N° 835

SÉNAT

SESSION EXTRAORDINAIRE DE 2022-2023

Enregistré à la Présidence du Sénat le 5 juillet 2023

RAPPORT D'INFORMATION

FAIT

au nom de la commission des finances (1) sur les établissements publics fonciers (EPF) et les établissements publics d'aménagement (EPA),

Par M. Jean-Baptiste BLANC,

Sénateur

(1) Cette commission est composée de : M. Claude Raynal, président ; M. Jean-François Husson, rapporteur général ; MM. Éric Bocquet, Daniel Breuiller, Emmanuel Capus, Bernard Delcros, Vincent Éblé, Charles Guené, Mme Christine Lavarde, MM. Dominique de Legge, Albéric de Montgolfier, Didier Rambaud, Jean-Claude Requier, Mme Sylvie Vermeillet, vice-présidents ; MM. Jérôme Bascher, Rémi Féraud, Marc Laménie, Stéphane Sautarel, secrétaires ; MM. Jean-Michel Arnaud, Arnaud Bazin, Christian Bilhac, Jean-Baptiste Blanc, Mme Isabelle Briquet, MM. Michel Canévet, Vincent Capo-Canellas, Thierry Cozic, Vincent Delahaye, Philippe Dominati, Mme Frédérique Espagnac, MM. Éric Jeansannetas, Patrice Joly, Roger Karoutchi, Christian Klinger, Antoine Lefèvre, Gérard Longuet, Victorin Lurel, Hervé Maurey, Thierry Meignen, Sébastien Meurant, Jean-Marie Mizzon, Claude Nougein, Mme Vanina Paoli-Gagin, MM. Paul Toussaint Parigi, Georges Patient, Jean-François Rapin, Teva Rohfritsch, Pascal Savoldelli, Vincent Segouin, Jean Pierre Vogel.

L'ESSENTIEL

Jean-Baptiste Blanc, rapporteur spécial des crédits de la mission « Cohésion des territoires » (logement et urbanisme) a présenté le mercredi 5 juillet 2023 les conclusions de son contrôle budgétaire sur les établissements publics fonciers (EPF) et les établissements publics d'aménagement (EPA).

I. CONSTRUIRE UNE NOUVELLE GOUVERNANCE DE LA MAÎTRISE DU FONCIER EN COHÉRENCE AVEC LA GOUVERNANCE DES COLLECTIVITÉS TERRITORIALES

A. L'ENSEMBLE DES ÉTABLISSEMENTS PUBLICS FONCIERS ET DES ÉTABLISSEMENTS PUBLICS D'AMÉNAGEMENT REGROUPE UNE DIVERSITÉ DE SITUATIONS LOCALES

Les établissements publics fonciers (EPF) interviennent en amont d'un projet (acquisition du foncier). De niveau régional ou métropolitain, ils ont vocation à exister de manière permanente au service des collectivités locales.

Les établissements publics d'aménagement (EPA) de l'État réalisent des travaux préparatoires à la construction de logements ou de bâtiments d'activités. Ils sont en général créés sur le périmètre d'une opération particulière (opération d'intérêt national).

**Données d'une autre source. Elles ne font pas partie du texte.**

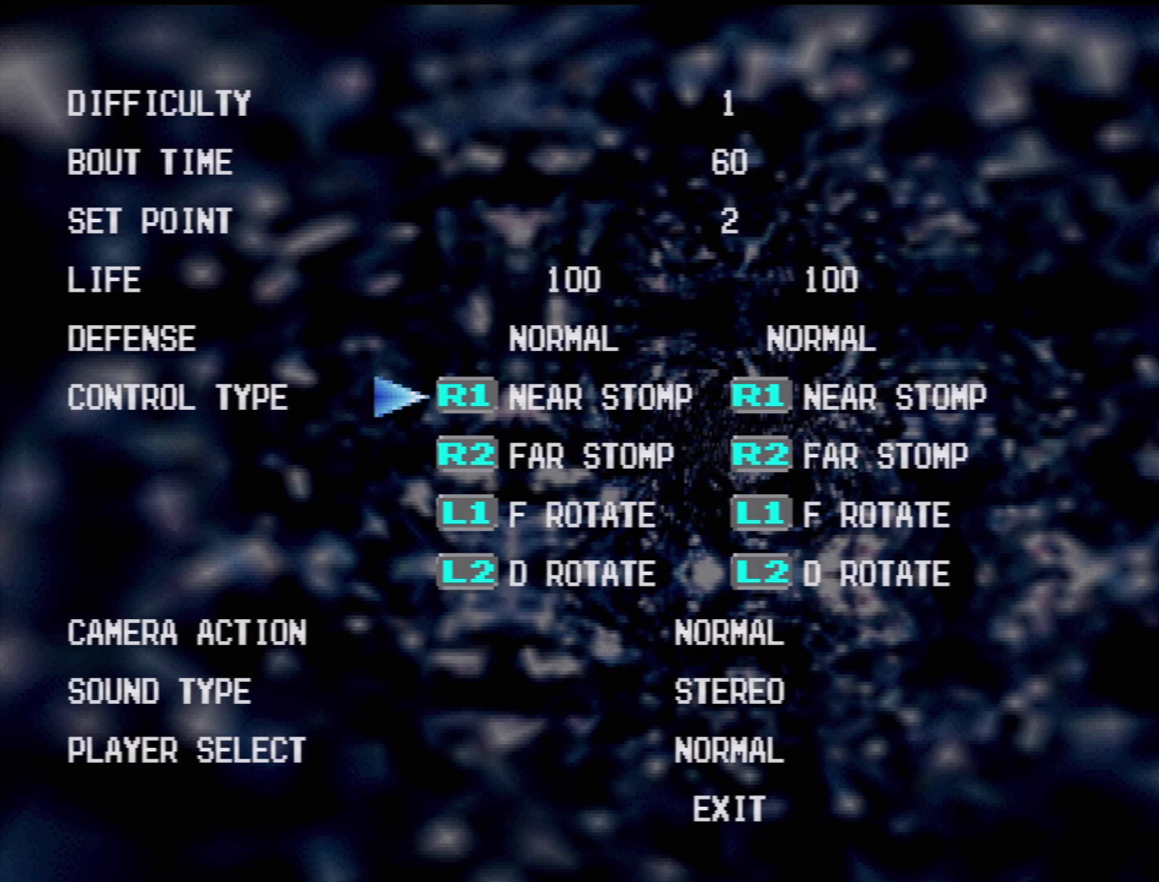
{"buttons": ["DPAD_DOWN"], "events": [[67, "DPAD_DOWN", "up"], [133, "DPAD_DOWN", "down"], [233, "DPAD_DOWN", "up"], [300, "DPAD_DOWN", "down"], [400, "DPAD_DOWN", "up"], [483, "DPAD_DOWN", "down"]]}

Si certains sont anciens, un grand nombre d'entre eux ont été créés depuis le début du 21e siècle et l'impact socio-économique de l'activité des EPF et EPA est aujourd'hui considérable

Les EPF d'État et locaux recouvrent

Les EPF d'État ont contribué à la production de

Les EPA ont généré un PIB de

... pour un montant de subventions de

 
 
 
 

de la population.

logements en 2021, dont 40 % de logements sociaux.

entre 2015 et 2025...

soit un effet multiplicateur PIB / effort public de 24.

La gouvernance de ces établissements, où les collectivités territoriales sont majoritaires, en fait de véritables lieux de dialogue autour des enjeux locaux en matière foncière. Ils apparaissent comme l'une des indispensables contreparties au désengagement de l'État dans les territoires.

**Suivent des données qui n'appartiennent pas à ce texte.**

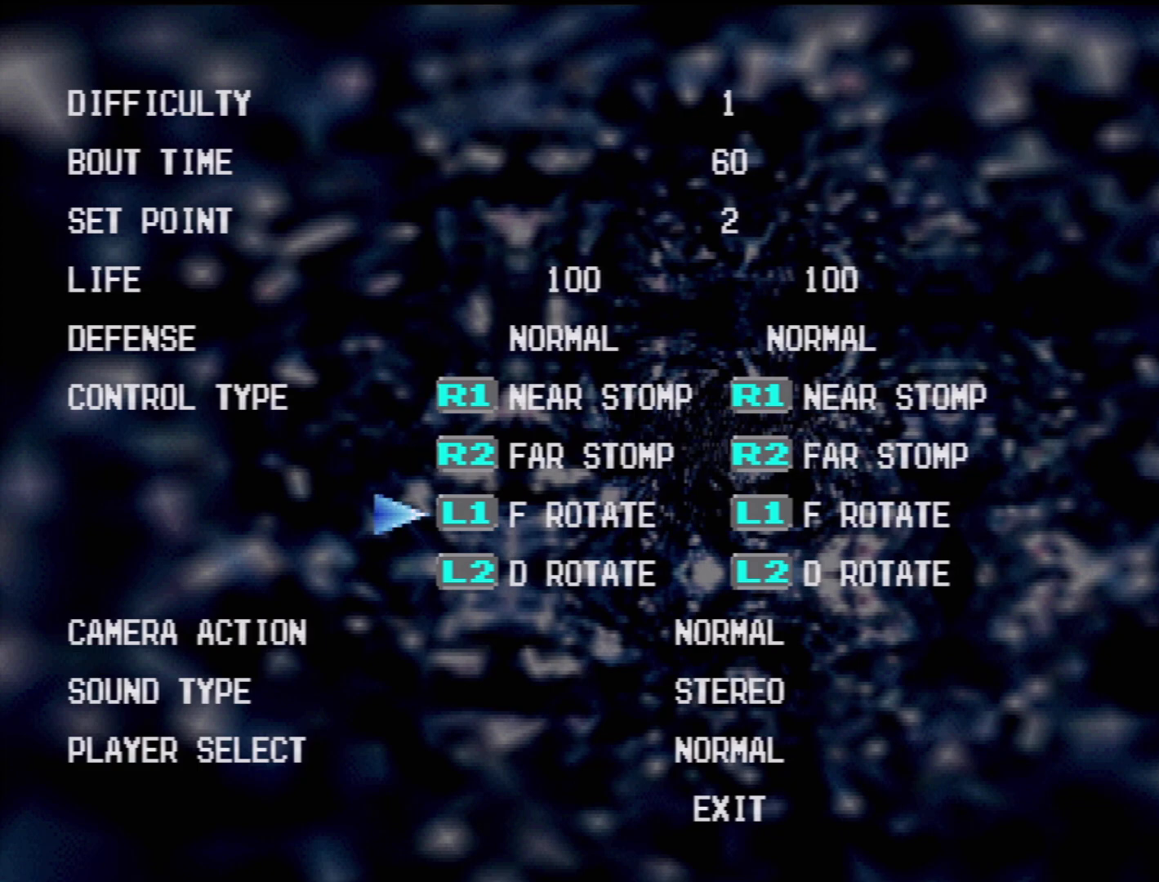
{"buttons": ["DPAD_DOWN"], "events": [[50, "DPAD_DOWN", "up"], [150, "DPAD_DOWN", "down"], [217, "DPAD_DOWN", "up"], [333, "DPAD_DOWN", "down"], [417, "DPAD_DOWN", "up"], [500, "DPAD_DOWN", "down"]]}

B. CES ÉTABLISSEMENTS PEUVENT CONSTITUER LE COEUR D'UN PÔLE RÉGIONAL DE CONSEIL ET D'ACTION AU SERVICE DES COLLECTIVITÉS LOCALES

Les communes, détentrices de la compétence en urbanisme et donc de la maîtrise du sol, traversent une période où les contraintes se multiplient : des plans de protection contre les risques (risque incendie, risque d'inondation...) menacent de réduire le potentiel de terrains constructibles, mais surtout l'objectif de sobriété foncière ou « zéro artificialisation nette » s'impose désormais comme un paramètre structurel majeur de l'action locale.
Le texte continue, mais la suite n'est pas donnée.